Non pas pour nous détourner de la seule adoration de Dieu, mais pour embellir le culte. Bien sûr, la plus belle des églises ne vaut pas d’être citée si rien de profond ne s’y passe. Pour moi, sa vocation se situe dans le rassemblement des fidèles qui se laissent interroger par les paroles de l’Evangile, prient et chantent ensemble. Et cette harmonie est à trouver dans l’équilibre entre ce que nous voyons, ce que nous entendons et ce que nous vivons ensemble. Les traces ternes du passé sont toujours visibles. Mais la sobriété, voire l’austérité n’était voulue par les réformateurs dans les églises que pour placer le fidèle en contact direct avec le Christ, à l’image de Zwingli. Il avait mis en garde les autorités contre les éventuelles destructions d’objets d’adoration, après la deuxième Dispute de Zurich en 1523. Après une seule nuit de débordement, les communes ont organisé l’évacuation des objets et la restitution à leurs propriétaires.

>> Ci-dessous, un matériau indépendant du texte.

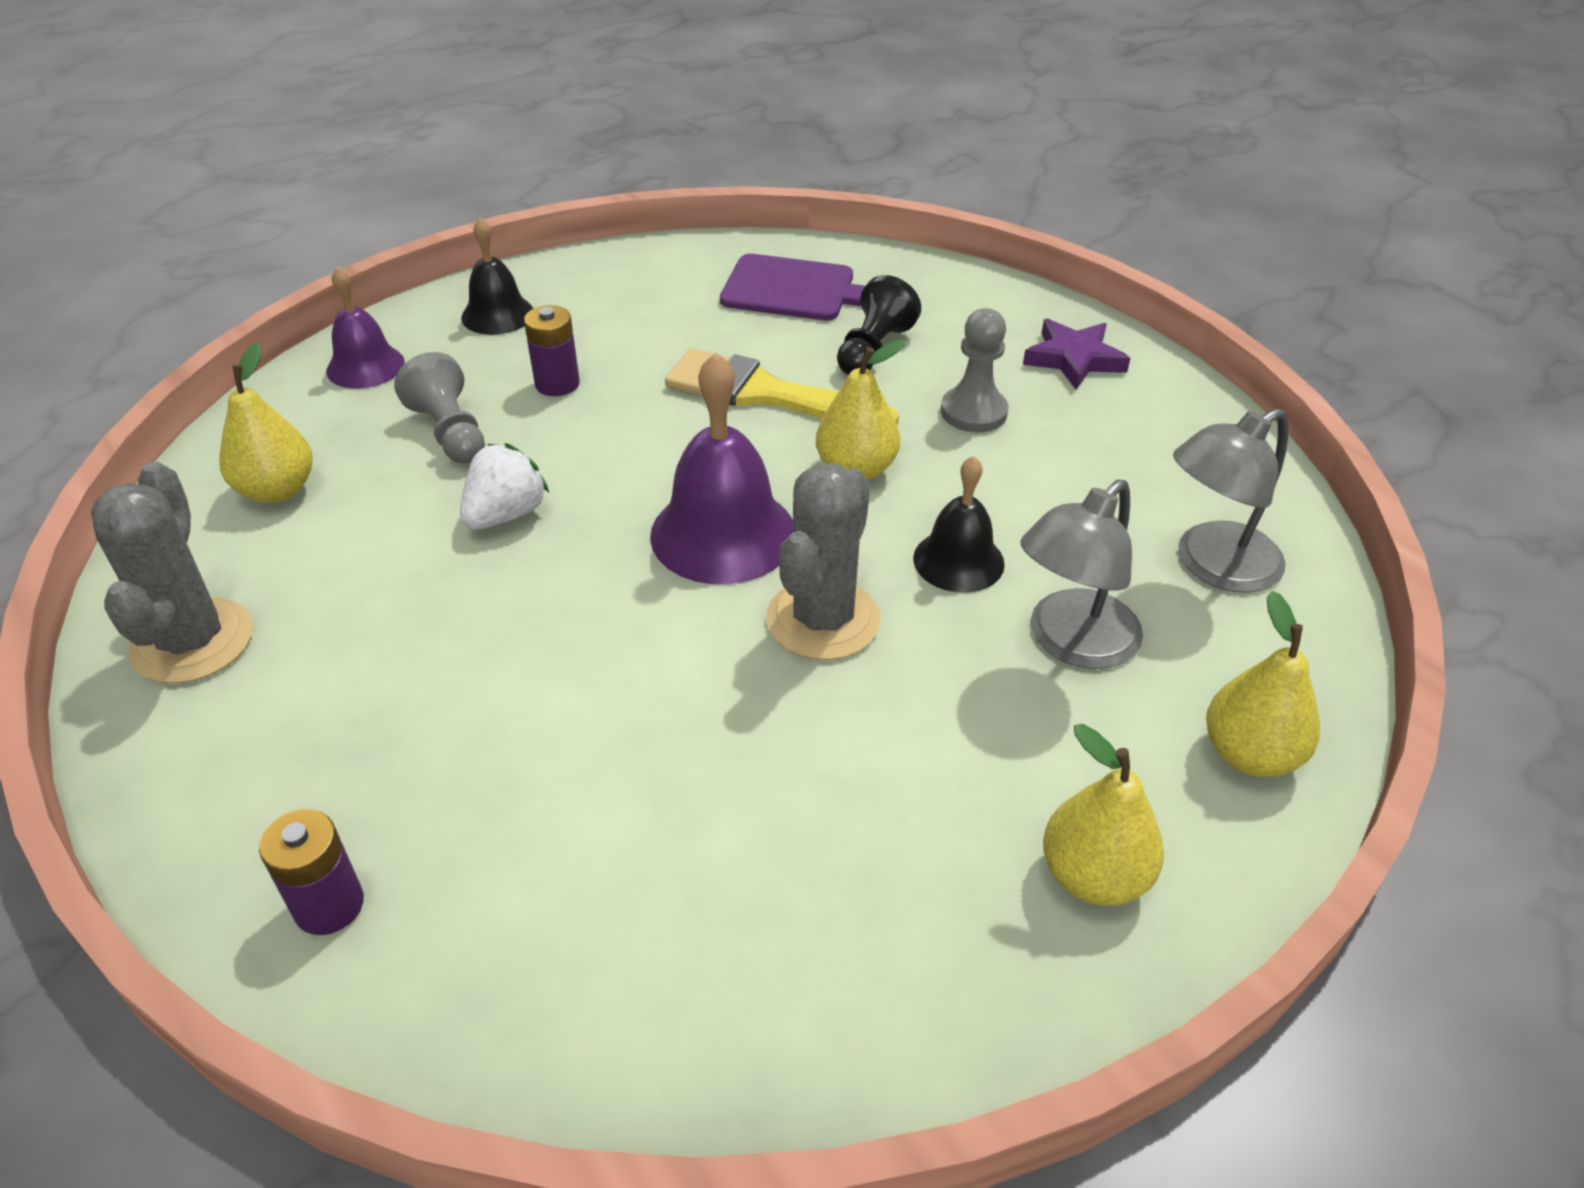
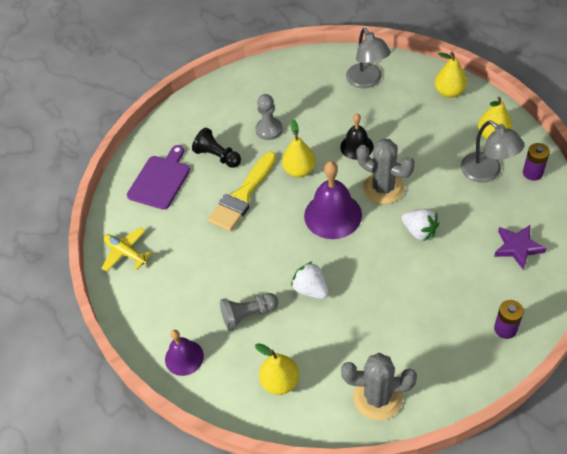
camera: 75 degrees left, 10 degrees up
black bell [461,218,533,335] -> none
purple battery [524,305,580,396] -> purple battery moved to [523,143,550,181]
grey lamp [1020,480,1143,669] -> grey lamp moved to [461,121,525,183]
purple star [1023,319,1130,390] -> purple star moved to [494,225,547,270]
none -> yellow plane [101,227,153,272]
none -> white strawberry [402,209,439,241]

Cinq siècles plus tard, Dieu merci, l’évolution d’une Eglise en lien avec la société permet la fantaisie. Avec un intérieur soigné, décoré avec goût, l’église est plus accueillante. Elle inspire la confiance et stimule la créativité. Au-delà de l’édifice religieux, l’expérience récente de la Maison des Cèdres, dans laquelle le siège administratif de l’Eglise réformée vaudoise a pris ses quartiers, en témoigne. Le beau n’empêche pas l’utile, le confortable, mais favorise le bien-être de tous. Tout comme nous nous appliquons à recevoir des amis le mieux possible chez nous. Parce qu’ils sont précieux à nos yeux, nous aimerions qu’ils s’y sentent bien.